У большинства всех других рыб стратегия сохранения рода точно такая же: избыток икры — кто-нибудь выживет. Но вот лососи о потомстве заботятся — кладут икру в максимально благоприятных условиях и гибнут после нереста, «удобряя» среду обитания для мальков. Рыба колюшка мечет совсем немного икринок (иногда всего пятьдесят — семьдесят), но мечет не как попало, самец строит гнездо, и только в этом травяном доме самка (иногда несколько самок) откладывает икру. Воду в гнезде движением плавников колюшки освежают и охраняют мальков, когда они вылупятся из икры. У рыбы тилапии, мы писали недавно об этом, охрана потомства своеобразна — мальки при опасности устремляются в мамин рот. Кто наблюдал за жизнью муравейников, знает, сколько энергии тратят маленькие силачи, перетаскивая яички с места на место при изменении температуры и влажности.
У животных высокоорганизованных забота о потомстве — важнейшее назначение в жизни. Понаблюдайте, как квохчет наседка, собирая выводок свой под крылья в холодный день, как тревожно созывает цыплят при опасности, и приходилось видеть наседку взъерошенной, страшной при появлении над двором коршуна. В дикой природе матери-птицы еще более бдительны. Стараясь отвлечь человека или хищника от гнезда, птица прикинется раненой — волочит крыло, припадает на одну ногу, и этой уловкой ей удается спасти потомство. Уже окрепших птенцов коростели, глухари, тетерева, куропатки нужным сигналом заставляют притаиться или немедленно двигаться к матери.
Однажды в заповеднике у Оки, проезжая на велосипеде, возле тропинки в папоротниках вспугнул я глухарку. Мамаша взлетела, а уже подросшие глухарята остались в зарослях рядом с тропою. Глухарка стала их звать, и я оказался в самом центре растерявшегося семейства — из желтых папоротников молодые глухарята неуклюже взлетали и, почти касаясь крыльями моей кепки, опускались к звавшей их матери.
Птицы посмелее и посильнее защищают потомство активно. Орлы, случается, нападают на тех, кто рискует по скалам приблизиться к их гнезду. Известного немецкого орнитолога сова лишила глаза, когда он пытался заглянуть в дупло.
«Всяка тварь, даже и воробей, становится смелым, защищая чадо свое», — написано в старой книге. На Северском Донце я наблюдал, как зайчиха, поднявшись на задние лапы, отгоняла ворон, обнаруживших в траве ее выводок. Сами вороны вроде бы беспричинно, случается, в начале лета атакуют людей. Причина есть — вы приблизились к слетку-птенцу, затаившемуся где-то поблизости.
Животные сильные защищают потомство решительно и отважно. К лосихе в лесу опасней всего приблизиться в мае, когда рядом с ней на тонких ножках покачивается рыжеватый малыш.

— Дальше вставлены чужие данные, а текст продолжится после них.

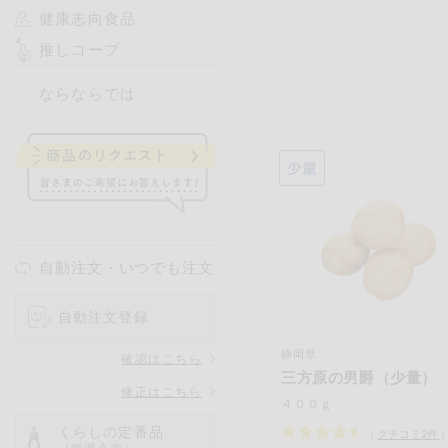
健康志向食品
推しコープ
ならならでは
自動注文・いつでも注文
自動注文登録
静岡県
確認はこちら
三方原の男爵（少量）
修正はこちら
４００ｇ
くらしの定番品
（
クチコミ
2
件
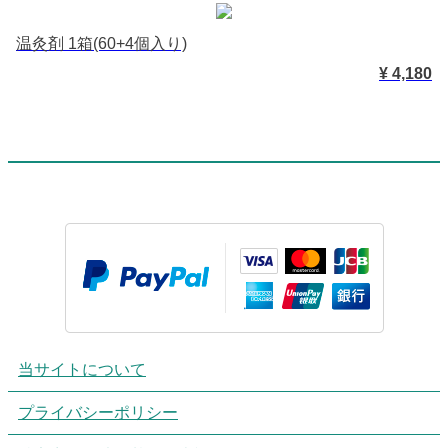
温灸剤 1箱(60+4個入り)
¥ 4,180
当サイトについて
プライバシーポリシー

Очень опасна встреча с медведицей, возле которой бегают медвежата. Они еще несмышлены, к человеку их может влечь любопытство. Смертельно рискует тот, кто решил с медвежатами поиграть или, хуже того, их пленить.
Парадоксально, но никакой опасности не подвергается охотник, обнаруживший логово волка. Он спокойно забирает волчат в мешок.
Волчица, находясь поблизости, будет это все наблюдать, но даже и голоса не подаст, так велика боязнь человека. Правда, волчица сделает все возможное, чтобы логово не было обнаружено — она выберет для него малодоступное место либо, напротив, дерзко поселится недалеко от человеческого жилья, но не задерет овечку вблизи и вообще не будет вблизи охотиться. А если заметит, что логово обнаружено, ни минуты не медля, перетащит волчат в запасное жилище.